Appunto di italiano riguardante la parafrasi del canto quattordicesimo (canto XIV) del Purgatorio della Divina Commedia di Dante Alighieri.

Guido del Duca chiede a Dante la sua provenienza, e Dante risponde con una perifrasi. Rinieri de' Calboli chiede perché il poeta non abbia dato una risposta diretta, ma risponde Guido sostenendo che è giusto che la Val d'Arno non si nomini più, lanciandosi in un'aspra invettiva contro la Toscana e la Romagna.

In questa pagina trovate la parafrasi del Canto 14 del Purgatorio. Tra i temi correlati si vedano la sintesi e l'analisi e commento del canto.



Parafrasi

«Chi è costui che gira (cerchia) intorno al monte,
dimora, prima che la morte abbia concesso alla sua anima di volare qui,
e apre e chiude (coverchia) gli occhi a sua volontà?».

Dati di origine
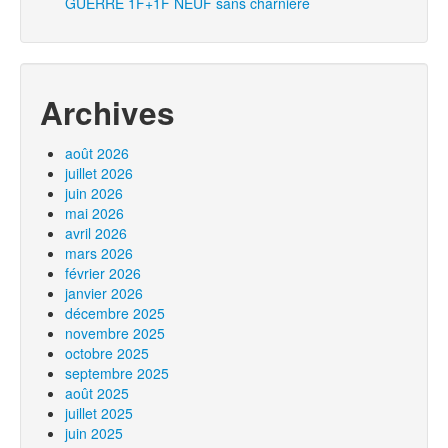
GUERRE 1F+1F NEUF sans charnière
Archives
août 2026
juillet 2026
juin 2026
mai 2026
avril 2026
mars 2026
février 2026
janvier 2026
décembre 2025
novembre 2025
octobre 2025
septembre 2025
août 2025
juillet 2025
juin 2025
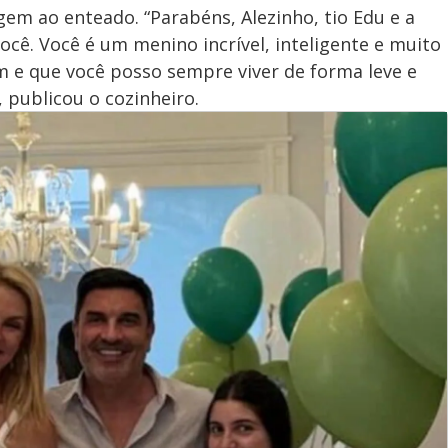
 ao enteado. “Parabéns, Alezinho, tio Edu e a
cê. Você é um menino incrível, inteligente e muito
m e que você posso sempre viver de forma leve e
 publicou o cozinheiro.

### Consegna
Cita testualmente, dal brano sul canto XIV del Purgatorio, il passo che va da «Appunto di italiano» fino a «e la Romagna.» compreso.

### Svolgimento
Appunto di italiano riguardante la parafrasi del canto quattordicesimo (canto XIV) del Purgatorio della Divina Commedia di Dante Alighieri.

Guido del Duca chiede a Dante la sua provenienza, e Dante risponde con una perifrasi. Rinieri de' Calboli chiede perché il poeta non abbia dato una risposta diretta, ma risponde Guido sostenendo che è giusto che la Val d'Arno non si nomini più, lanciandosi in un'aspra invettiva contro la Toscana e la Romagna.